Giovanna Mallucci
Sorbonne University Doctor Honoris Causa
It is increasingly clear that real novelty and transformative change comes through conversation and collaboration
Giovanna Mallucci is a Clinical Neuroscientist and founding Principal Investigator at Altos Labs, Cambridge Institute of Science. She is internationally recognised for her innovative work on neurodegeneration and new therapeutic approaches for Alzheimer's and related diseases, leading to clinical trials.
How has your research into the pathogenic mechanisms of neurodegenerative diseases influenced current therapeutic approaches?
This is very interesting!
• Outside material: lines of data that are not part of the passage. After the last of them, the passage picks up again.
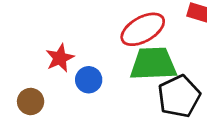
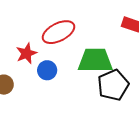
red ellipse: (143, 29) -> (58, 32), moved

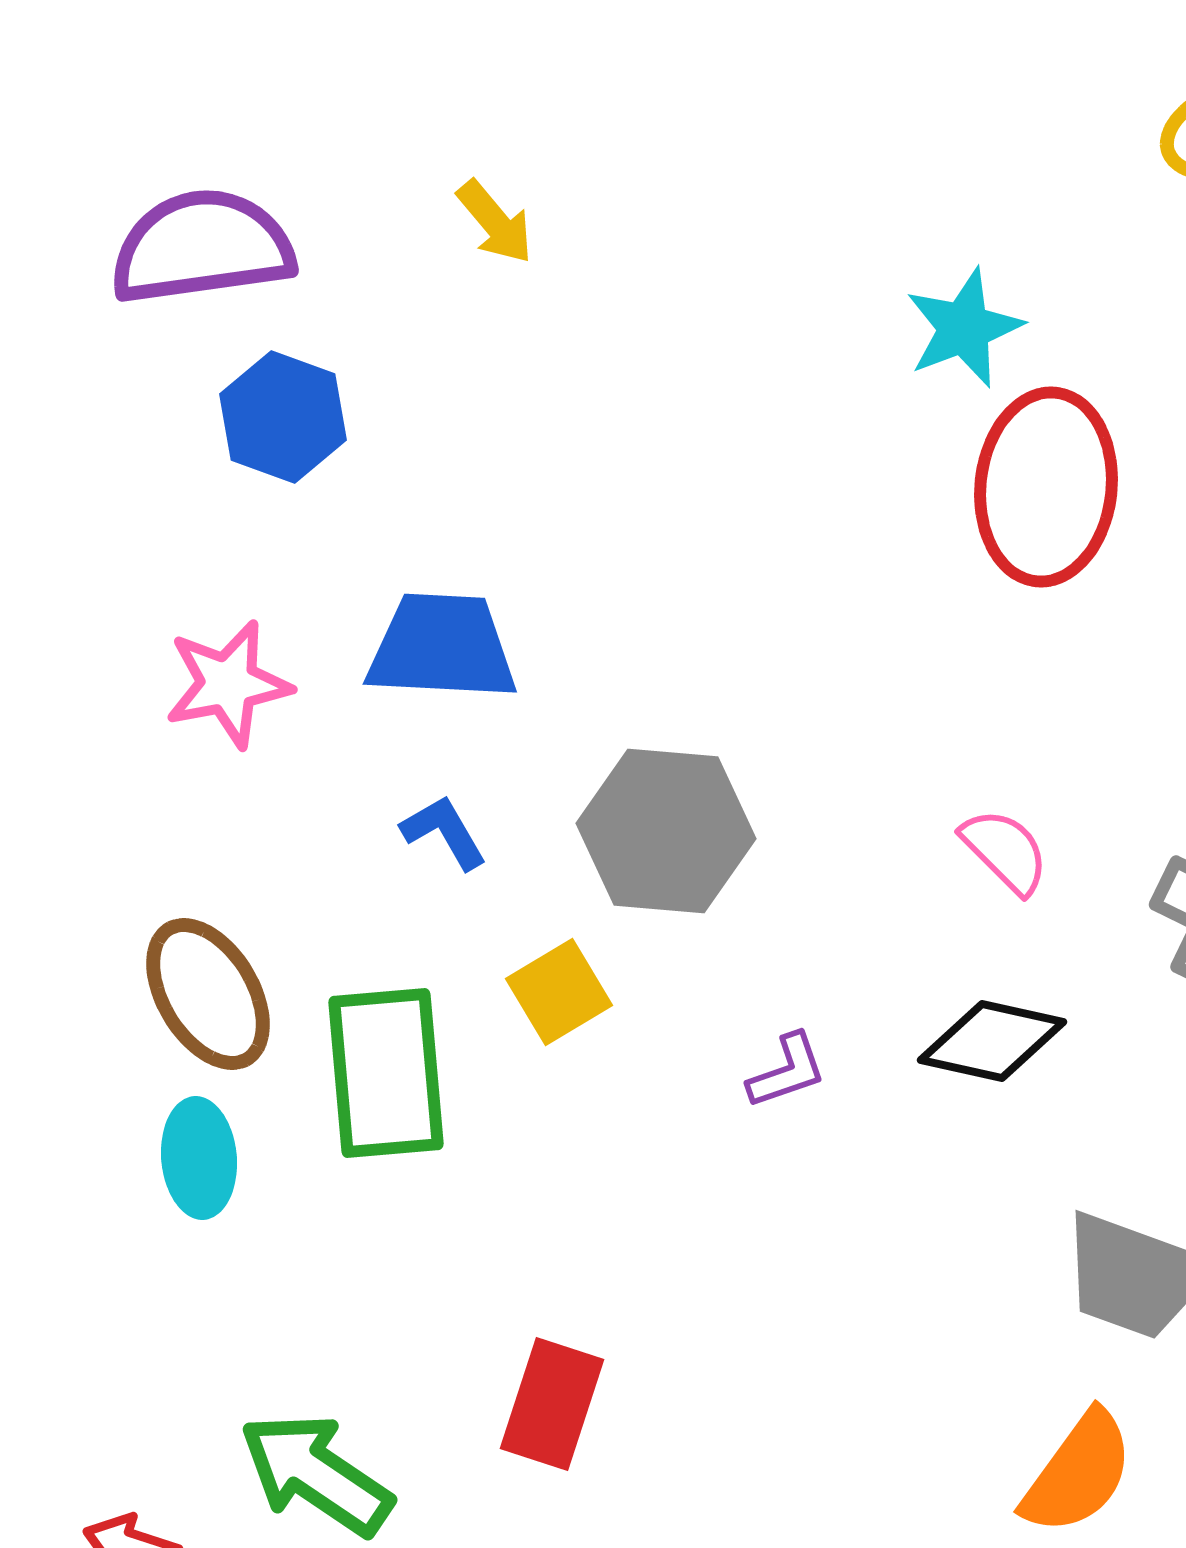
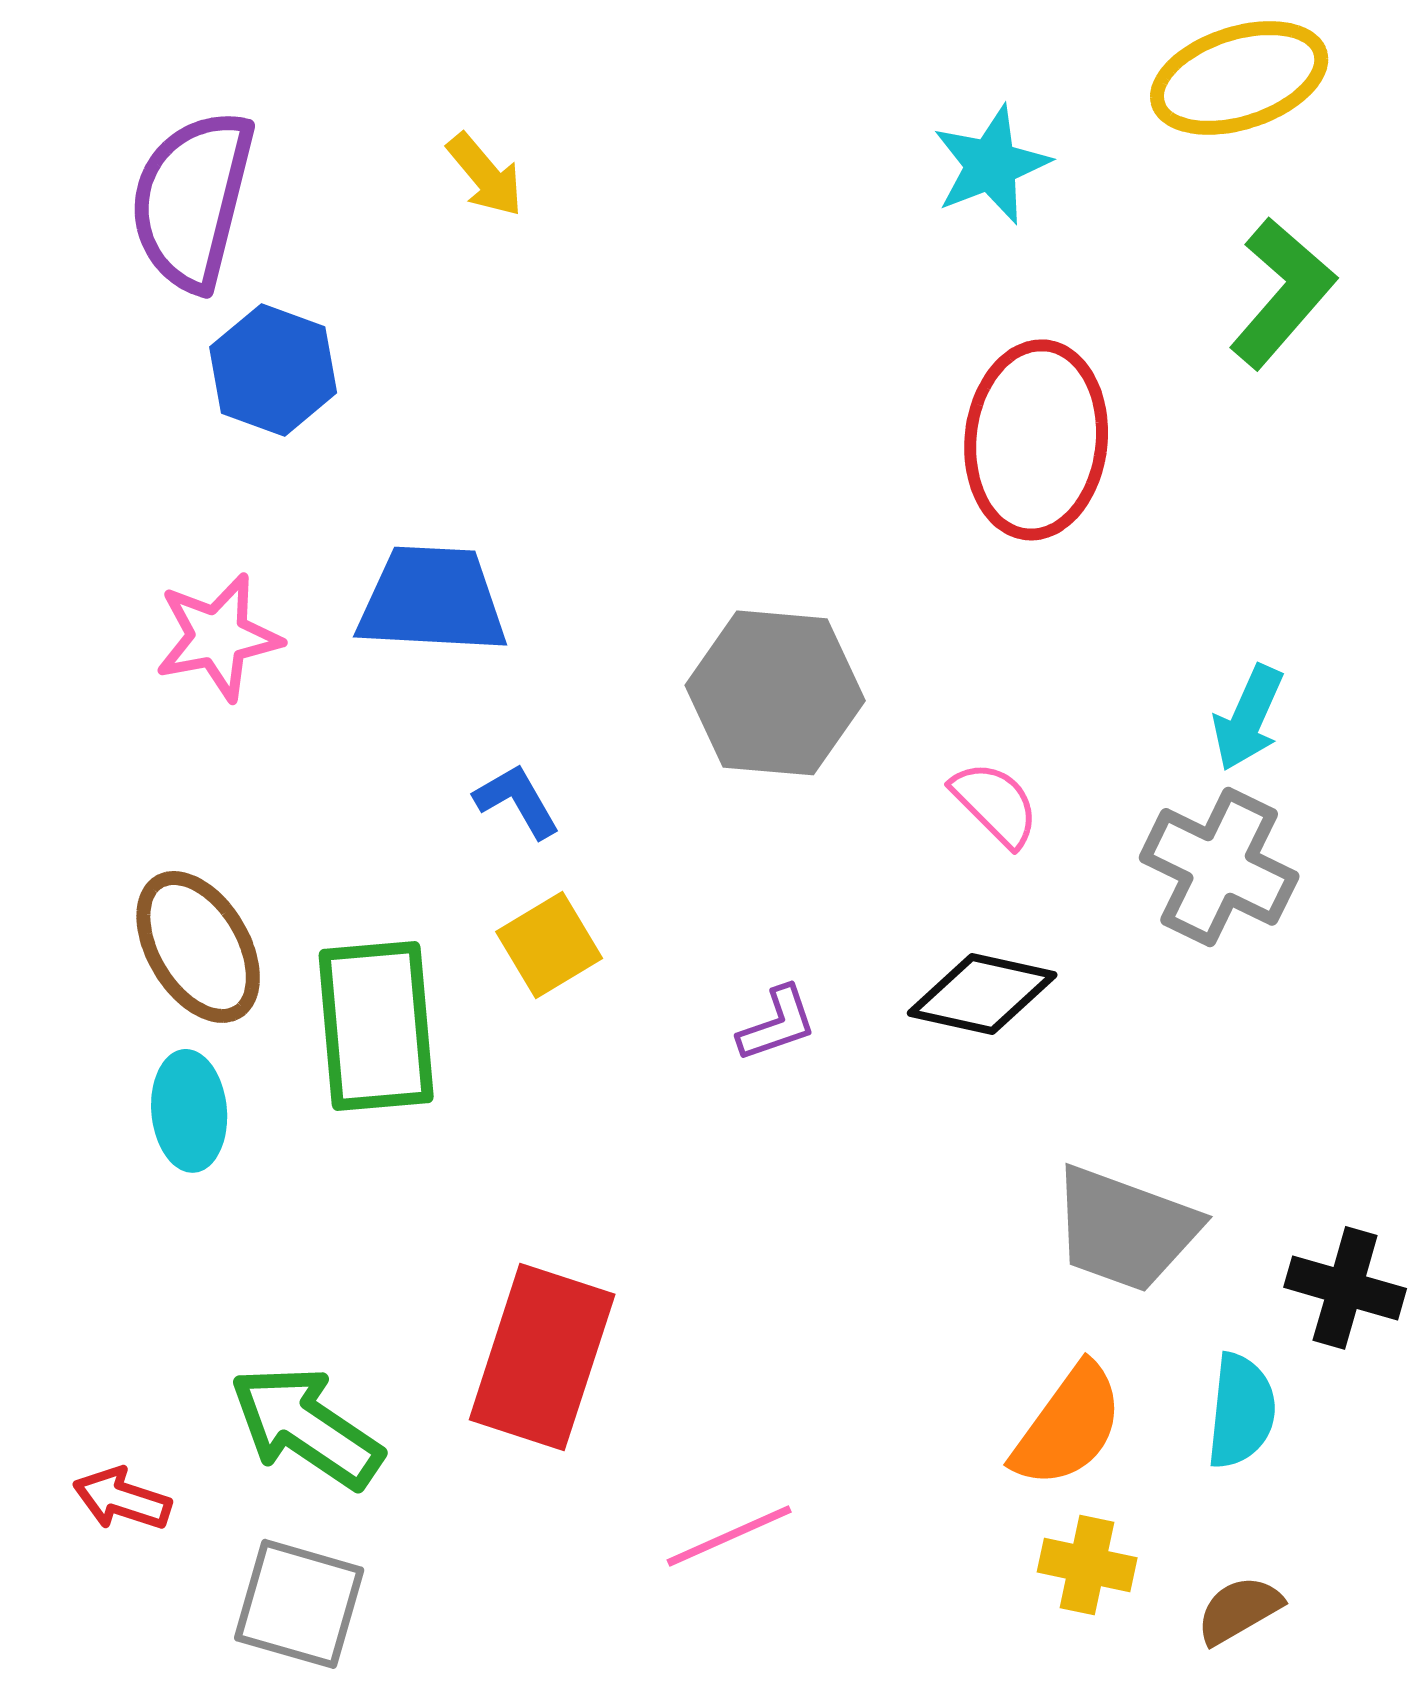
purple semicircle: (202, 247) -> (192, 200), turned -68
cyan star: (964, 328) -> (991, 165), moved
gray hexagon: (666, 831) -> (775, 693), moved
blue L-shape: (444, 832) -> (517, 801), moved
red rectangle: (552, 1404) -> (542, 1357), size x1.4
The real change has come in the shift away from considering neurodegenerative diseases as distinct, individual disorders (Alzheimer's, Parkinson's, ALS, frontotemporal dementias) each with unique pathological causes to be targeted, to the concept of their having shared, common mechanisms of neurodegeneration. This is something I pioneered from the start of my career: looking at the processes that keep neurons healthy and resistant to damage and degeneration, relevant across all these diseases. Current approaches increasingly target these pathways, with many laboratories focusing on boosting various 'resilience' mechanisms to prevent and slow neurodegenerative diseases, rather than targeting specific pathologies in single disorders. These approaches are increasingly seen in clinical trials for these diseases.
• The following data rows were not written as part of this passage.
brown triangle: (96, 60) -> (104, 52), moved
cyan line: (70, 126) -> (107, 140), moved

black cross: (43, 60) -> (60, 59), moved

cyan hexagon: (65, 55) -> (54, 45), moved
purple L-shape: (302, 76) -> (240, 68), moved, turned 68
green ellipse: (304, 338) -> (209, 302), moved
Can you tell us about the challenges encountered when developing treatment in therapeutic trials for Alzheimer's-type diseases?
My work is very much at the 'pre-clinical' stage of developing treatments. This is where work done in mice and in cell experiments leads us scientists to believe in a 'proof of principle', where a drug or treatment looks very promising and 'cures' a mouse model of a human disease, and leads us to want to 'translate' this to possible human treatments. The difficulties are first that mice clearly are not human and don't naturally get these diseases, so the 'models' are limiting, even if data showing protection from death of brain cells is compelling and many cellular pathways and mechanisms are very highly shared between mice and humans.
The second—major—challenge is getting drugs that work in mice tested in clinical trials in humans. This is a combination of logistics: organisation, fitness to participate, consent, ethical issues and everything involved in running human clinical trials, and cost - which is invariably very high. Where new drugs are developed by the pharmacological industry, clinical trials are largely run and highly invested in by these companies. However, where existing drugs, for example, trazodone, are proposed for testing in humans, there is no financial incentive for companies and testing requires governmental support. So, the challenges are both conceptual: how alike are mice and men? and then logistical: the sheer cost and organisation of human clinical trials.
What do you see as future priorities in neurodegenerative disease research?
Early detection and early intervention. More resilience-boosting drugs. More, quicker, smaller, clinical trials: prioritise 'experimental medicines' studies rather than huge clinical trials, where failure to reach a given endpoint represents failure of the trial rather than failure of biology. We need to persevere. Harnessing the regenerative properties of other cell types in the brain other than neurons is also exciting and speaks to this broadened perspective on how to treat these disorders.
Sorbonne University is a leader in biomedical research and interdisciplinary collaboration. How do you see your work on neurodegenerative diseases contributing to or benefiting from the university’s expertise in neuroscience and medical innovation?
Progress is about communication, learning, working together. It is increasingly clear that real novelty and transformative change comes through conversation and collaboration and going beyond what we can achieve alone. I am excited to work with and share in the huge creative expertise in Sorbonne University's neuroscience and medical innovation communities, and I hope this honorary doctorate is the beginning of many conversations!